- _WORK TO BE COMPLETED_
Every record that follows must be set down word for word.

(Stored data entries)
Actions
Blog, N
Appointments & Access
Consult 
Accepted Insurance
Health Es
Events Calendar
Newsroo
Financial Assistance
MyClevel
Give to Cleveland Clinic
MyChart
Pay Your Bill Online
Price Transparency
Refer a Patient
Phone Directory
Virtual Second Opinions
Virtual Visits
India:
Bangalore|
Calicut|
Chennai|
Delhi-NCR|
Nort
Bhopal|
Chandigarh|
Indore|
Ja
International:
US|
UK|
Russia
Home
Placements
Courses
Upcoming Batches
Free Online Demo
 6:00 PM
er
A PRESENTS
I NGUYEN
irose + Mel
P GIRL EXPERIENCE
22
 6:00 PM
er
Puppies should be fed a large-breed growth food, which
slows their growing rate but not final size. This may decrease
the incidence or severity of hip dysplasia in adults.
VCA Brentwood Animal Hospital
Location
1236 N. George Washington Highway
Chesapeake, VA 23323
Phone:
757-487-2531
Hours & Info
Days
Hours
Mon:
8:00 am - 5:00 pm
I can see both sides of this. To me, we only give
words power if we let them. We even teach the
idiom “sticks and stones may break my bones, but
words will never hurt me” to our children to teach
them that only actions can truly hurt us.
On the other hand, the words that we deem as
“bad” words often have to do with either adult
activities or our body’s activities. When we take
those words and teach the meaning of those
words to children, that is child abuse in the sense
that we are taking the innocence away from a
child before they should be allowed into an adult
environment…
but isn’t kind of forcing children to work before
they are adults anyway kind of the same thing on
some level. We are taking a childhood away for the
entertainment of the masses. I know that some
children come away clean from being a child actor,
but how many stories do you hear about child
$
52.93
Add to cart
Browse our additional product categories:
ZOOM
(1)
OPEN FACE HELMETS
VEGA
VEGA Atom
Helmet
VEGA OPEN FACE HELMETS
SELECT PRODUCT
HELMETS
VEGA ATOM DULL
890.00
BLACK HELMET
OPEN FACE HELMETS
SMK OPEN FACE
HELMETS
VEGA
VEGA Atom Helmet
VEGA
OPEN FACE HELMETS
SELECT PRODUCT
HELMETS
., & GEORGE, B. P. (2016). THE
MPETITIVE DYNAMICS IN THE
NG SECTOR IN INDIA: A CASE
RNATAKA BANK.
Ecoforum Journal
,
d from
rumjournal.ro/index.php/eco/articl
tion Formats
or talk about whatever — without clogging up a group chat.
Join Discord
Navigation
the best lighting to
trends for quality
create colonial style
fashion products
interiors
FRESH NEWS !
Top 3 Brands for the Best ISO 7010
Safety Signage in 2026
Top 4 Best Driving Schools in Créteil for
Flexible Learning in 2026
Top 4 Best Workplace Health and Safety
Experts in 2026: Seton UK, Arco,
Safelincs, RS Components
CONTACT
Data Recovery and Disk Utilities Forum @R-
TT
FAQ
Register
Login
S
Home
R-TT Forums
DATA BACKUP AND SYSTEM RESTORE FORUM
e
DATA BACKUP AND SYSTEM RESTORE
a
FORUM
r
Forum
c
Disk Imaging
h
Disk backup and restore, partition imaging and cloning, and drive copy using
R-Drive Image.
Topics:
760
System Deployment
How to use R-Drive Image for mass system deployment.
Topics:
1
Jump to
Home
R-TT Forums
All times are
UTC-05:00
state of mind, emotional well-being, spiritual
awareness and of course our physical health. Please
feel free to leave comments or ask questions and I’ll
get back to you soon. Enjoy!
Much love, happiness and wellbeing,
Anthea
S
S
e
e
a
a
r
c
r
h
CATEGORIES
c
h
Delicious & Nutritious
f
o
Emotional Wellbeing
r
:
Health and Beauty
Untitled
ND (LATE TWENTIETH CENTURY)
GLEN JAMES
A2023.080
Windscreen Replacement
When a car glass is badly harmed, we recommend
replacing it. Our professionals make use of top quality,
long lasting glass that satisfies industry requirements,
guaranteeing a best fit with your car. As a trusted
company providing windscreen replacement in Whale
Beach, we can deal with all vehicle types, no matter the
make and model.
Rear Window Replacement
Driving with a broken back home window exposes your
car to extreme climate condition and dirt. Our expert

- _EXERCISE OUTPUT_
Actions
Blog, N
Appointments & Access
Consult 
Accepted Insurance
Health Es
Events Calendar
Newsroo
Financial Assistance
MyClevel
Give to Cleveland Clinic
MyChart
Pay Your Bill Online
Price Transparency
Refer a Patient
Phone Directory
Virtual Second Opinions
Virtual Visits
India:
Bangalore|
Calicut|
Chennai|
Delhi-NCR|
Nort
Bhopal|
Chandigarh|
Indore|
Ja
International:
US|
UK|
Russia
Home
Placements
Courses
Upcoming Batches
Free Online Demo
 6:00 PM
er
A PRESENTS
I NGUYEN
irose + Mel
P GIRL EXPERIENCE
22
 6:00 PM
er
Puppies should be fed a large-breed growth food, which
slows their growing rate but not final size. This may decrease
the incidence or severity of hip dysplasia in adults.
VCA Brentwood Animal Hospital
Location
1236 N. George Washington Highway
Chesapeake, VA 23323
Phone:
757-487-2531
Hours & Info
Days
Hours
Mon:
8:00 am - 5:00 pm
I can see both sides of this. To me, we only give
words power if we let them. We even teach the
idiom “sticks and stones may break my bones, but
words will never hurt me” to our children to teach
them that only actions can truly hurt us.
On the other hand, the words that we deem as
“bad” words often have to do with either adult
activities or our body’s activities. When we take
those words and teach the meaning of those
words to children, that is child abuse in the sense
that we are taking the innocence away from a
child before they should be allowed into an adult
environment…
but isn’t kind of forcing children to work before
they are adults anyway kind of the same thing on
some level. We are taking a childhood away for the
entertainment of the masses. I know that some
children come away clean from being a child actor,
but how many stories do you hear about child
$
52.93
Add to cart
Browse our additional product categories:
ZOOM
(1)
OPEN FACE HELMETS
VEGA
VEGA Atom
Helmet
VEGA OPEN FACE HELMETS
SELECT PRODUCT
HELMETS
VEGA ATOM DULL
890.00
BLACK HELMET
OPEN FACE HELMETS
SMK OPEN FACE
HELMETS
VEGA
VEGA Atom Helmet
VEGA
OPEN FACE HELMETS
SELECT PRODUCT
HELMETS
., & GEORGE, B. P. (2016). THE
MPETITIVE DYNAMICS IN THE
NG SECTOR IN INDIA: A CASE
RNATAKA BANK.
Ecoforum Journal
,
d from
rumjournal.ro/index.php/eco/articl
tion Formats
or talk about whatever — without clogging up a group chat.
Join Discord
Navigation
the best lighting to
trends for quality
create colonial style
fashion products
interiors
FRESH NEWS !
Top 3 Brands for the Best ISO 7010
Safety Signage in 2026
Top 4 Best Driving Schools in Créteil for
Flexible Learning in 2026
Top 4 Best Workplace Health and Safety
Experts in 2026: Seton UK, Arco,
Safelincs, RS Components
CONTACT
Data Recovery and Disk Utilities Forum @R-
TT
FAQ
Register
Login
S
Home
R-TT Forums
DATA BACKUP AND SYSTEM RESTORE FORUM
e
DATA BACKUP AND SYSTEM RESTORE
a
FORUM
r
Forum
c
Disk Imaging
h
Disk backup and restore, partition imaging and cloning, and drive copy using
R-Drive Image.
Topics:
760
System Deployment
How to use R-Drive Image for mass system deployment.
Topics:
1
Jump to
Home
R-TT Forums
All times are
UTC-05:00
state of mind, emotional well-being, spiritual
awareness and of course our physical health. Please
feel free to leave comments or ask questions and I’ll
get back to you soon. Enjoy!
Much love, happiness and wellbeing,
Anthea
S
S
e
e
a
a
r
c
r
h
CATEGORIES
c
h
Delicious & Nutritious
f
o
Emotional Wellbeing
r
:
Health and Beauty
Untitled
ND (LATE TWENTIETH CENTURY)
GLEN JAMES
A2023.080
Windscreen Replacement
When a car glass is badly harmed, we recommend
replacing it. Our professionals make use of top quality,
long lasting glass that satisfies industry requirements,
guaranteeing a best fit with your car. As a trusted
company providing windscreen replacement in Whale
Beach, we can deal with all vehicle types, no matter the
make and model.
Rear Window Replacement
Driving with a broken back home window exposes your
car to extreme climate condition and dirt. Our expert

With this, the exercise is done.